* **WHAT TO PRODUCE**
Please count how many lines in the data below contain the word "Tarragona". Reply with the number alone.

(Saved data entries)
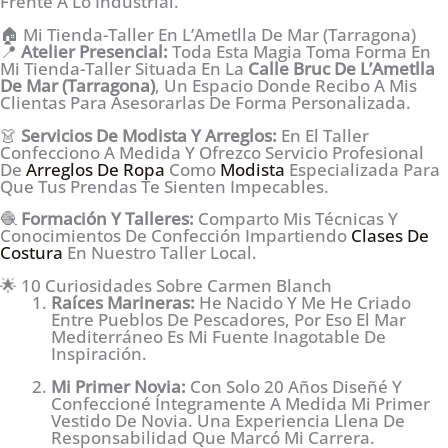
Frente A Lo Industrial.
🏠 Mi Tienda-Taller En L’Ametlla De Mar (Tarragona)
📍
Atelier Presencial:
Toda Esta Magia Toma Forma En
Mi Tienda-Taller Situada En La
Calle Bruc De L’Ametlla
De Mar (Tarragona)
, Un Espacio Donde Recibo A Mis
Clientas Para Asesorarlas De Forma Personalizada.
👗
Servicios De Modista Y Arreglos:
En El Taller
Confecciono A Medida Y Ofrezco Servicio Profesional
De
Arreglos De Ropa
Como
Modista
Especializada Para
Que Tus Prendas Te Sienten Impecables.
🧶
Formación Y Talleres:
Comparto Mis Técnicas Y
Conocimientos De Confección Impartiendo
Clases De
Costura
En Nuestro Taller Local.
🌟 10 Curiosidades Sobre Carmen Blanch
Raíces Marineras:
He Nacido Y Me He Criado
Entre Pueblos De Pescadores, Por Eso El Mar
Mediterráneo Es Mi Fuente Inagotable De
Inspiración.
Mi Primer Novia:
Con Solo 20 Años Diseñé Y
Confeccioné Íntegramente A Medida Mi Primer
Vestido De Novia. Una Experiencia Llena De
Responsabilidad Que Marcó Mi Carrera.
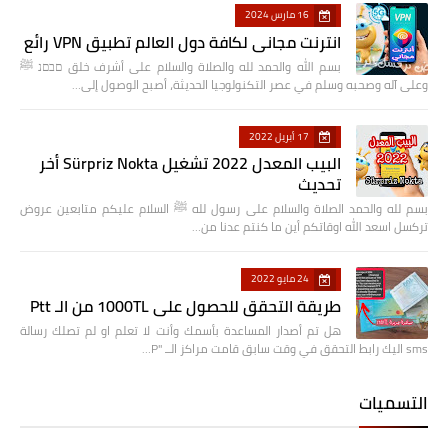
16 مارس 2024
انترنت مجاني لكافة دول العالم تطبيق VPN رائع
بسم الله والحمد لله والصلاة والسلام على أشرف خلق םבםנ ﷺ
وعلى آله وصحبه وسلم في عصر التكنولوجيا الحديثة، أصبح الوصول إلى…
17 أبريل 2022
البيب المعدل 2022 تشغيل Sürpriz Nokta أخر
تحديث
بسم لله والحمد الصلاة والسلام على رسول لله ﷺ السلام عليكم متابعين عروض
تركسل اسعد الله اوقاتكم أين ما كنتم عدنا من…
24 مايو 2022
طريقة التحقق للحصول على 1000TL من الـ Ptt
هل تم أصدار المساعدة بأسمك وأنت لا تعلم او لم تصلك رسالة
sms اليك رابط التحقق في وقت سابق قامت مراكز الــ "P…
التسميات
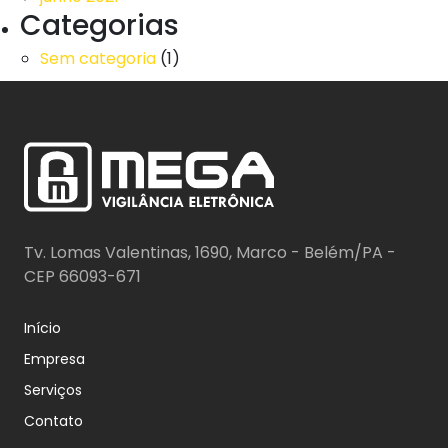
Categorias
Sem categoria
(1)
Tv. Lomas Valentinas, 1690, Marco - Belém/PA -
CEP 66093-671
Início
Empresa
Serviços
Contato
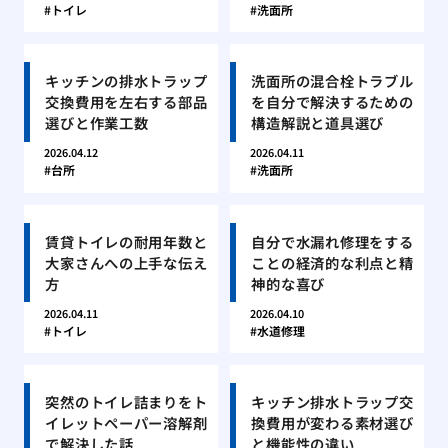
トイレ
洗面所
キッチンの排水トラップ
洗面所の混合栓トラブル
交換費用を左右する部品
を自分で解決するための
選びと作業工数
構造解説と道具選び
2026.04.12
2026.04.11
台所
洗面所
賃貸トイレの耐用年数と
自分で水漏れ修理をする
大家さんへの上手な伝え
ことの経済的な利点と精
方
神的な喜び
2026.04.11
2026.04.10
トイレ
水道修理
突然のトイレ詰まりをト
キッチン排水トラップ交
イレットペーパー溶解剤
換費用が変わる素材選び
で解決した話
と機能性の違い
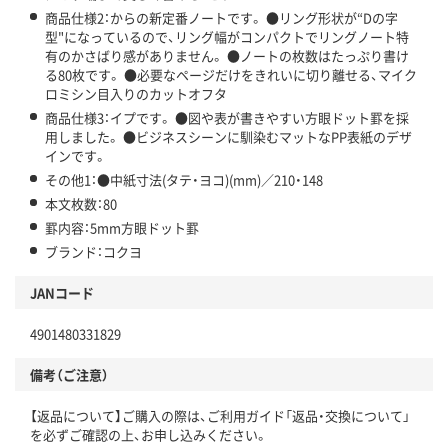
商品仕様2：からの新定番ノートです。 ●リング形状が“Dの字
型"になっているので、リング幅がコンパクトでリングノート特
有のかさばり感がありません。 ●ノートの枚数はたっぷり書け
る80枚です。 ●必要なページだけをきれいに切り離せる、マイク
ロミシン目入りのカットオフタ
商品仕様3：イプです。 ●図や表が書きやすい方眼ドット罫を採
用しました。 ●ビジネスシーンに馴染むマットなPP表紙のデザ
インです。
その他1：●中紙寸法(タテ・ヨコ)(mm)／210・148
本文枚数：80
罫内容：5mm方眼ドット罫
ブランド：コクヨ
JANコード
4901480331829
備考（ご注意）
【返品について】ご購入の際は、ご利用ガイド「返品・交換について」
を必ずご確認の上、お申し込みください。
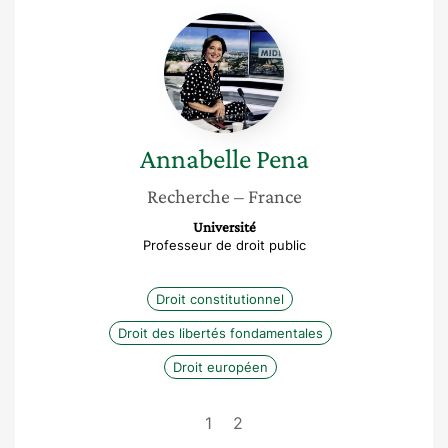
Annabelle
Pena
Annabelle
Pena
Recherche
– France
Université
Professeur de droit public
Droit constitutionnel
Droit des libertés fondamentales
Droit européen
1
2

* **SOLUTION**
2